Blood In the Streets

Check out the flow of charts on Chart.ly tonight.  Chart,ly is an excellent tool, if you know how to use it.  Taking a tip on a chart from someone without doing your homework first is just as bad as taking the word of that guy in your office who’s broker says to buy XYZ because it’s the hottest new company.  Chart.ly is an idea generator, as well as a tool which can be used to confirm or refute how you see the technicals of a certain issue.  On top of that, I use Chart.ly to survey the psychological landscape of market.  When the market moves up you often see the time frame of the charts decrease and momentum players post small cap stocks.  When the market moves down as it has over the past few days we begin to see longer time frames, technicians searching for support, everyone trying to be a macro thinker.  I’m not saying there is anything wrong with this, in fact I believe it’s healthy, but there is something to be learned from this behavior as I’ve seen it happen at the end of every market dip during this rally.  Does that mean the market will bounce, no.  What it means is that traders are both a bit scared and a bit lost.

Let’s take a look at some important indicators and issues to try and make sense of where we are and where we are possibly headed.

We failed to hold the 50 day moving average as the market melted down into the close, this is significant as it was the first time the 50 day was broken since the July shakeout.  To the right you will see the very obvious negative divergence on the MACD chart.  If we continue down from here and cross the 0 line this rally will have a lot moving against it.  Everyone came out this afternoon yapping about the momentum indicators being greatly oversold.  True, as you can see down at the bottom right they are, if fact the most oversold since the March bottom.  But look again at that March bottom and how long the stochastics were in an oversold state, 2 weeks!  This was day 2 of oversold territory.  It would not be pudent to continue putting on new short swing positions at this point in time, but we are still at an absence of seeing anything on this chart which says this move is over, other than the fact that we are vastly oversold short term.
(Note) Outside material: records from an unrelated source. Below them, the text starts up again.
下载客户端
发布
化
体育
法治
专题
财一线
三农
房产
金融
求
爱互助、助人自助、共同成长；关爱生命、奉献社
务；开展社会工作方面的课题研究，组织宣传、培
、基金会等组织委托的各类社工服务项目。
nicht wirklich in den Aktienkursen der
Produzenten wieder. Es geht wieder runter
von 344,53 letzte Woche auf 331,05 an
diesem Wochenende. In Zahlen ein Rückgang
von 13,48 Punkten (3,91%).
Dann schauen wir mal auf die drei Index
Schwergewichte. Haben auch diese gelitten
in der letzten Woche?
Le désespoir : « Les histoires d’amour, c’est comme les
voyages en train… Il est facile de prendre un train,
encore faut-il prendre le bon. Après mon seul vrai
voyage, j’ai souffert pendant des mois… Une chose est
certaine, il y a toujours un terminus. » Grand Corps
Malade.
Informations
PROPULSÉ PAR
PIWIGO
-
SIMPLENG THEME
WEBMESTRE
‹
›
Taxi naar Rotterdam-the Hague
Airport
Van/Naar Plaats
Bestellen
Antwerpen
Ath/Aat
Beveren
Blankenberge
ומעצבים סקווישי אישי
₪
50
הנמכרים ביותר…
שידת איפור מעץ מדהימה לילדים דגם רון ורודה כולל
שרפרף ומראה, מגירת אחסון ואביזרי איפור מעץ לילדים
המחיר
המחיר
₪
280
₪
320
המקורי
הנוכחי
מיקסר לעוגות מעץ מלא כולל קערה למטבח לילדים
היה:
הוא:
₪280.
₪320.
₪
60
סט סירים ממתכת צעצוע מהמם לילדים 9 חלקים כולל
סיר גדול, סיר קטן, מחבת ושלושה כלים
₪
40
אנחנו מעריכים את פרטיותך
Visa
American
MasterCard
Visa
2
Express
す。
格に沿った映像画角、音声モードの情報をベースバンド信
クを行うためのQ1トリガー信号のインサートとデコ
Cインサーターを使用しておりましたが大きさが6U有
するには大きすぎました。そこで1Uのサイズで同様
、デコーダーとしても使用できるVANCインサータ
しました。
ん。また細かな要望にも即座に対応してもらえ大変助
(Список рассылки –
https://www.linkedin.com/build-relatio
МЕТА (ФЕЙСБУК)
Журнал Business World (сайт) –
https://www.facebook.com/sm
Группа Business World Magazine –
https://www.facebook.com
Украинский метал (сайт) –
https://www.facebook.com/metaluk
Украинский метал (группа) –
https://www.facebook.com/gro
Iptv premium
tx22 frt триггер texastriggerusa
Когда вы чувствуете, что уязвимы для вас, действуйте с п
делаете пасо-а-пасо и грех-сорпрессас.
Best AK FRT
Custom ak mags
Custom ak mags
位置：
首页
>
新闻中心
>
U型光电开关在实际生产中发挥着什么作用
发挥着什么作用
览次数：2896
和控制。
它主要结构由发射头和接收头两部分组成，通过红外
As I’ve said many times before, this rally has been about one thing above all others, the desire of investors to increase risk.  Well, that’t obviously changed over the past week as all risky assets from forex, to commodities, to bonds, and equities have been sold.  Below you will see in the larger white box the higher risk higher reward junk bonds getting hammered while the safer corporates and treasuries rally as investors move to shed risk.  But something interesting happened into the close today that may give the bulls some hope.  Treasuries and safer corporates rolled over as junk bonds rallied.  I wouldn’t put too much weight behind this little blip, but none of the less, it’s  something to watch going into the open tomorrow.

As expected, small caps and emerging markets have led to the downside, pulling back twice as much as the large cap $SPY.  Risk aversion in its simplest form.
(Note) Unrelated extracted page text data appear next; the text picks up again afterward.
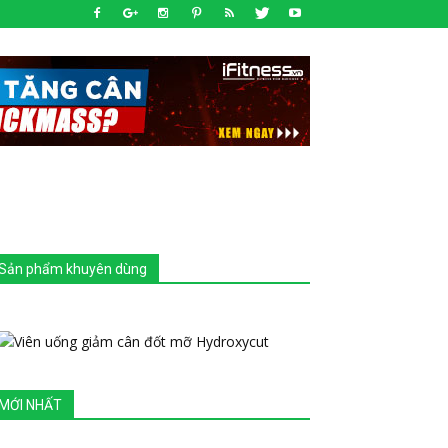
Sản phẩm khuyên dùng
MỚI NHẤT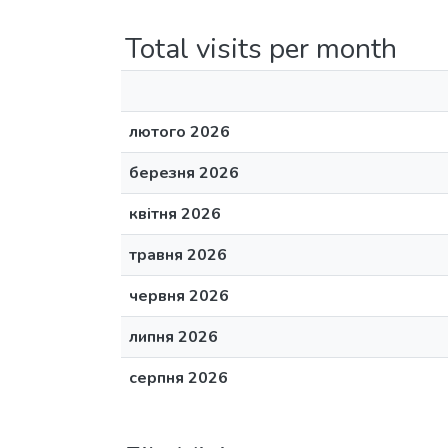
Total visits per month
лютого 2026
березня 2026
квітня 2026
травня 2026
червня 2026
липня 2026
серпня 2026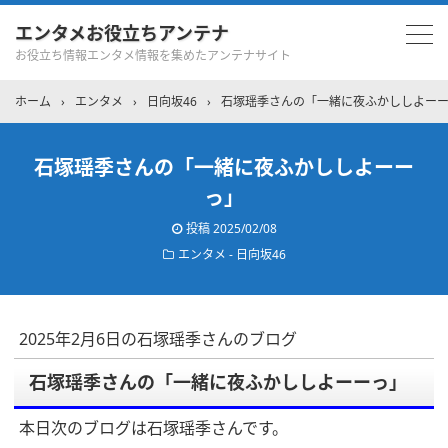
エンタメお役立ちアンテナ
お役立ち情報エンタメ情報を集めたアンテナサイト
ホーム
›
エンタメ
›
日向坂46
›
石塚瑶季さんの「一緒に夜ふかししよー
石塚瑶季さんの「一緒に夜ふかししよーー
っ」
投稿
2025/02/08
エンタメ - 日向坂46
2025年2月6日の石塚瑶季さんのブログ
石塚瑶季さんの「一緒に夜ふかししよーーっ」
本日次のブログは石塚瑶季さんです。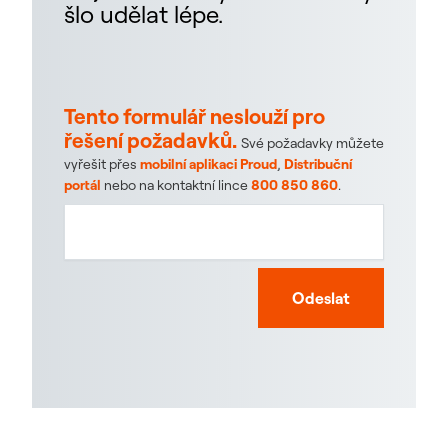
šlo udělat lépe.
Tento formulář neslouží pro
řešení požadavků.
Své požadavky můžete
vyřešit přes
mobilní aplikaci Proud
,
Distribuční
portál
nebo na kontaktní lince
800 850 860
.
Odeslat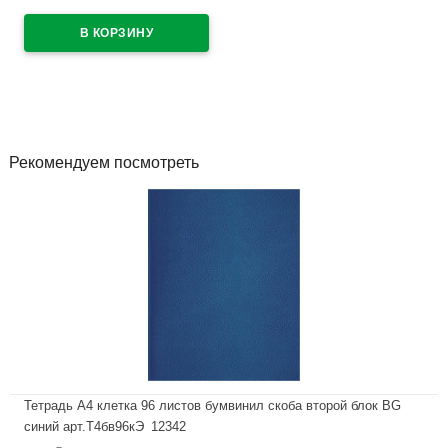
арт.58000/45552 (Ст.36) (Ст.36)
В наличии
Рекомендуем посмотреть
Тетрадь А4 клетка 96 листов бумвинил скоба второй блок BG
синий арт.Т4бв96кЭ_12342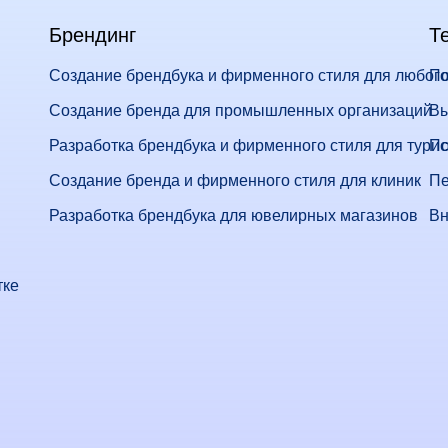
Брендинг
Т
Создание брендбука и фирменного стиля для любого
По
Создание бренда для промышленных организаций
Вы
Разработка брендбука и фирменного стиля для тури
По
Создание бренда и фирменного стиля для клиник
Пе
Разработка брендбука для ювелирных магазинов
Вн
тке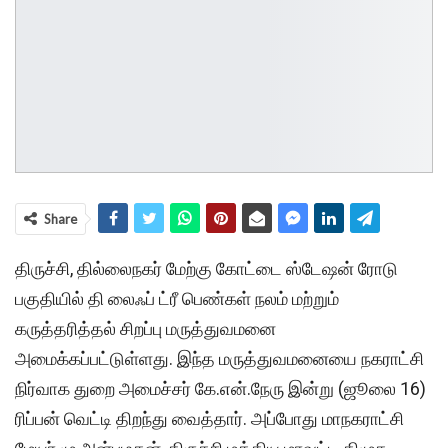
Share
திருச்சி, தில்லைநகர் மேற்கு கோட்டை ஸ்டேஷன் ரோடு
பகுதியில் தி லைஃப் ட்ரீ பெண்கள் நலம் மற்றும்
கருத்தரித்தல் சிறப்பு மருத்துவமனை
அமைக்கப்பட்டுள்ளது. இந்த மருத்துவமனையை நகராட்சி
நிர்வாக துறை அமைச்சர் கே.என்.நேரு இன்று (ஜூலை 16)
ரிப்பன் வெட்டி திறந்து வைத்தார். அப்போது மாநகராட்சி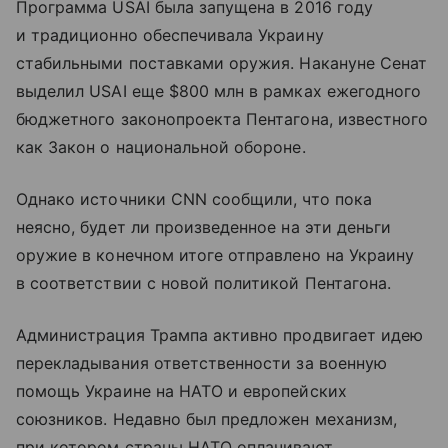
Программа USAI была запущена в 2016 году
и традиционно обеспечивала Украину
стабильными поставками оружия. Накануне Сенат
выделил USAI еще $800 млн в рамках ежегодного
бюджетного законопроекта Пентагона, известного
как Закон о национальной обороне.
Однако источники CNN сообщили, что пока
неясно, будет ли произведенное на эти деньги
оружие в конечном итоге отправлено на Украину
в соответствии с новой политикой Пентагона.
Администрация Трампа активно продвигает идею
перекладывания ответственности за военную
помощь Украине на НАТО и европейских
союзников. Недавно был предложен механизм,
при котором страны НАТО оплачивают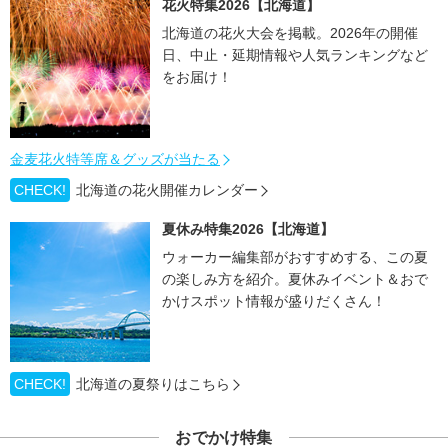
花火特集2026【北海道】
北海道の花火大会を掲載。2026年の開催
日、中止・延期情報や人気ランキングなど
をお届け！
金麦花火特等席＆グッズが当たる
CHECK!
北海道の花火開催カレンダー
夏休み特集2026【北海道】
ウォーカー編集部がおすすめする、この夏
の楽しみ方を紹介。夏休みイベント＆おで
かけスポット情報が盛りだくさん！
CHECK!
北海道の夏祭りはこちら
おでかけ特集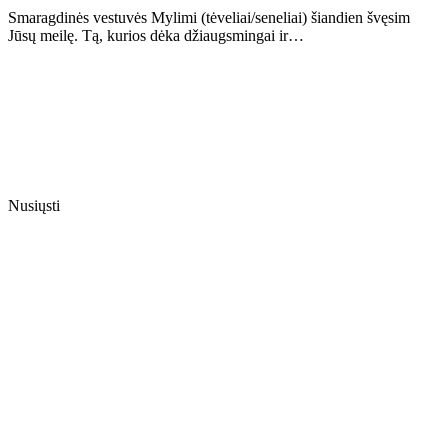
Smaragdinės vestuvės Mylimi (tėveliai/seneliai) šiandien švęsim
Jūsų meilę. Tą, kurios dėka džiaugsmingai ir…
Nusiųsti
We know that the US Dollar rules all, it is in fact what began this sell off.  The bounce from oversold conditions was rather obvious in the coming, we knew that unless there was a real capitulation move lower which sent equities surging, the dollar was going to see a relief rally at some point.  The speed and force with which the $USDX has surged though has been impressive, and has resulted in an overbought reading on the stochastic oscillator tonight.  Here’s my take, until we break the downtrend and get the 50 day moving average to flatten out and turn up, the trend is still down and should be treated so.  One thing to watch, as on the $SPY chart, the MACD reading here is giving an positive divergence, but until it crosses through the 0 line, it’s not a buy.

I continue to believe that if and when the dollar rolls back over, gold will lead us the next leg up in the market.  As I predicted when I entered this long $GLD trade at 95.41, we were bound to get a retest of the neckline after breaking out to new all time highs.  Well, here’s the test.  If we break support watch out, it could signal a bottom in the dollar and a huge fake out in gold over the past few weeks.  Nothing saying this run in gold is over though as the momentum is still there, higher highs and higher lows on all indicators including a very oversold reading on the stochastics tonights.
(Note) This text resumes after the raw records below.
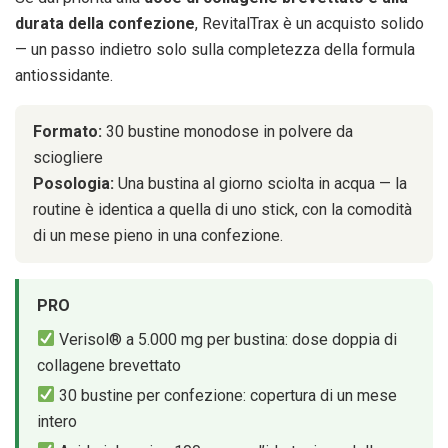
durata della confezione
, RevitalTrax è un acquisto solido
— un passo indietro solo sulla completezza della formula
antiossidante.
Formato:
30 bustine monodose in polvere da
sciogliere
Posologia:
Una bustina al giorno sciolta in acqua — la
routine è identica a quella di uno stick, con la comodità
di un mese pieno in una confezione.
PRO
Verisol® a 5.000 mg per bustina: dose doppia di
collagene brevettato
30 bustine per confezione: copertura di un mese
intero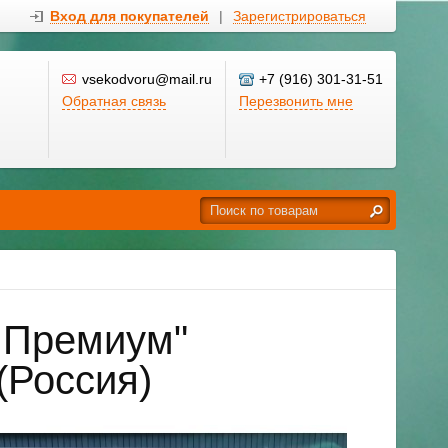
Вход для покупателей
|
Зарегистрироваться
vsekodvoru@mail.ru
+7 (916) 301-31-51
Обратная связь
Перезвонить мне
 Премиум"
(Россия)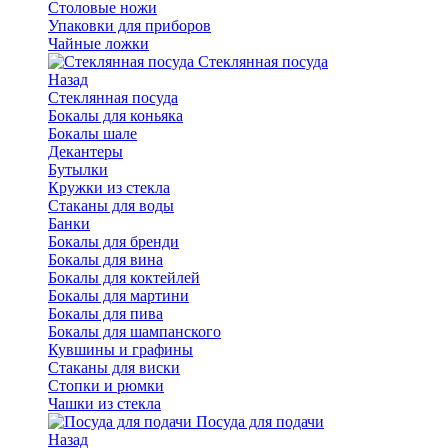
Столовые ножи
Упаковки для приборов
Чайные ложки
Стеклянная посуда
Назад
Стеклянная посуда
Бокалы для коньяка
Бокалы шале
Декантеры
Бутылки
Кружки из стекла
Стаканы для воды
Банки
Бокалы для бренди
Бокалы для вина
Бокалы для коктейлей
Бокалы для мартини
Бокалы для пива
Бокалы для шампанского
Кувшины и графины
Стаканы для виски
Стопки и рюмки
Чашки из стекла
Посуда для подачи
Назад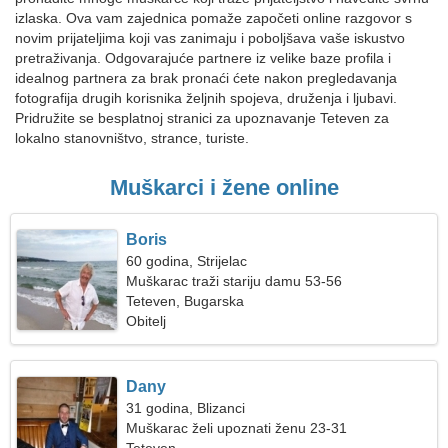
izlaska. Ova vam zajednica pomaže započeti online razgovor s
novim prijateljima koji vas zanimaju i poboljšava vaše iskustvo
pretraživanja. Odgovarajuće partnere iz velike baze profila i
idealnog partnera za brak pronaći ćete nakon pregledavanja
fotografija drugih korisnika željnih spojeva, druženja i ljubavi.
Pridružite se besplatnoj stranici za upoznavanje Teteven za
lokalno stanovništvo, strance, turiste.
Muškarci i žene online
Boris
60 godina, Strijelac
Muškarac traži stariju damu 53-56
Teteven, Bugarska
Obitelj
Dany
31 godina, Blizanci
Muškarac želi upoznati ženu 23-31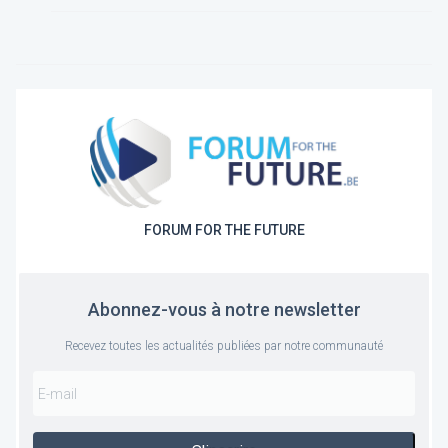
FORUM FOR THE FUTURE
Abonnez-vous à notre newsletter
Recevez toutes les actualités publiées par notre communauté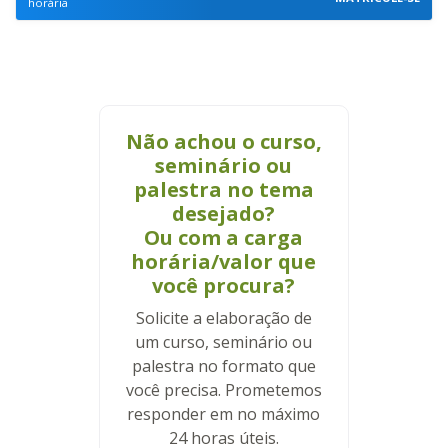
horária
Não achou o curso,
seminário ou
palestra no tema
desejado?
Ou com a carga
horária/valor que
você procura?
Solicite a elaboração de
um curso, seminário ou
palestra no formato que
você precisa. Prometemos
responder em no máximo
24 horas úteis.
Like gold, crude continues to act healthy pulling back off overbought levels.  I will exit my position entered at 37.84 if $USO breaks the 10 day low which is represented here by the lower purple channel.

I talked after the Alcoa $AA earnings about the large inverse head and shoulders there having been broken to the upside and the possibility of a melt up.  The earnings number reaction both here and in Intel $INTC have been very telling.  We’ve seen large gaps up, followed by the issues giving up their gains and moving lower over the next few trading days.  This is not healthy action as it shows investors are not willing to believe in the momentum, rather they are taking profits on the good news.

If this rally has ended, I will look back on the Alcoa earnings action as being a huge red herring.  If that had been a breakaway gap I believe we would have melted up.

By the way, First Solar $FLSR, the last holdout of the solar sector gave up the ghost after the close plummeting 15% on earnings investors obviously didn’t like.

Bottom line tonight, there are a lot of great risk reward trades on the long side, I’ll be going through my watch lists tonight in an attempt to identify them.  I believe that taking a shot to the long side on some strong issues is worth getting stopped out if we completely melt down.